Marijuana business park to be built in Orion Twp.
Groundbreaking is expected Tuesday for a $40 million marijuana business park that developers say will be the first of its kind in Oakland County.
The Oakland Business Park on Premier Drive will feature marijuana growers, processors, secure transporters and safety compliance tenants, developers say. The Orion Township Board of Trustees in late 2017 approved an ordinance allowing such businesses.
The 288,000-square-foot complex will consist of three buildings. The first of the buildings is expected to be open by the end of the year. Leases have already been signed for about 75 percent of the space, said Ryan Jundt, a partner and vice president of sales for the Oakland Business Park.
Jundt, a developer, said he and his business partners wanted to provide a safe and secure environment for those interested in running a commercial cannabis operation. They began investing in property after the passage of the Michigan Marijuana Facilities Licensing Act in 2016.
"There's a huge market for growers, processors, transporters and safety and testing compliance businesses under the MMFLA for them to be able to find a home that is not complicated for them to get into," Jundt said. "We said Orion (Township) has opted in and we want to work with them to provide a place that those four license types can have a home to lease space.
"We're going to assemble a team based on everything we've learned so far and bring in experts to where we can really offer the whole package.

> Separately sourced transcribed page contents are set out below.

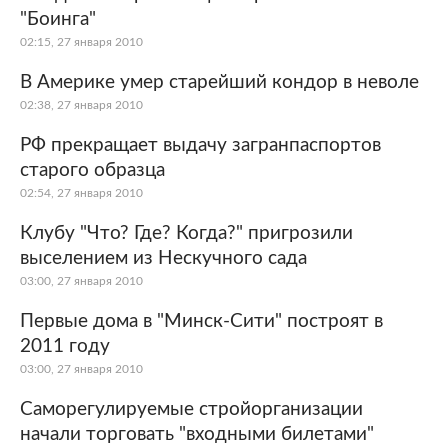
"Боинга"
02:15, 27 января 2010
В Америке умер старейший кондор в неволе
02:38, 27 января 2010
РФ прекращает выдачу загранпаспортов
старого образца
02:54, 27 января 2010
Клубу "Что? Где? Когда?" пригрозили
выселением из Нескучного сада
03:00, 27 января 2010
Первые дома в "Минск-Сити" построят в
2011 году
03:00, 27 января 2010
Саморегулируемые стройорганизации
начали торговать "входными билетами"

We can lease you a space. We can work with you to get your license approved in Orion (and) most importantly provide a safe working environment with 24-hour security."
The business park will not house dispensaries, which are not allowed under Orion Township's unanimously approved medical marijuana ordinance.

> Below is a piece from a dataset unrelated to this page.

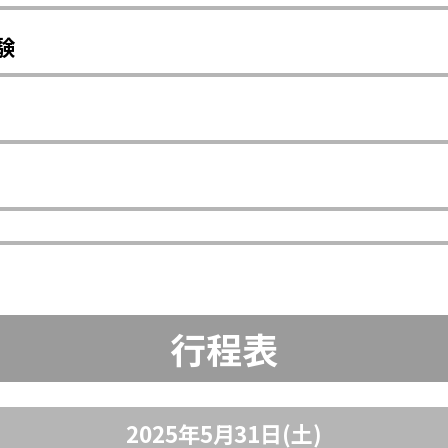
験
行程表
2025年5月31日(土)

In November 2017, developers in Windsor Township announced the 130-acre Harvest Park Development focused on medical marijuana cultivation, processing, testing and secure transport. Windsor Township sits in Eaton County, west of Lansing. The first building on the site is near completion, a spokeswoman said.
Orion Township Trustee Mike Flood said he is in favor of the business park because it falls within the ordinance's guidelines.
"We're being proactive," he said. "We wanted to make sure it was in an industrial park. As part of our ordinance, we wanted to make sure it was so far away from residential property and churches and schools."
Flood said he considers a business park a safe, legal alternative for growers.
"We're finding that some people don't follow the proper rules and we've had a couple buildings on fire because the building department is not aware of them ... We can manage that through our ordinance and through our building department."
Flood also said the business park will bring in additional revenue for the township through permit fees and taxes.
Township Supervisor Chris Barnett said he considers the business park as operating as a pharmaceutical company. He notes that the businesses will have no signage.
"This is a win for the township," Barnett said. "This is a $40 million piece of property that has had challenges. It's going to be creating jobs and opportunity for people in our community,” he said.
"If these businesses are investing in our community don’t operate the way they conveyed they would, we have the local hammer to take away their local license," Barnett said.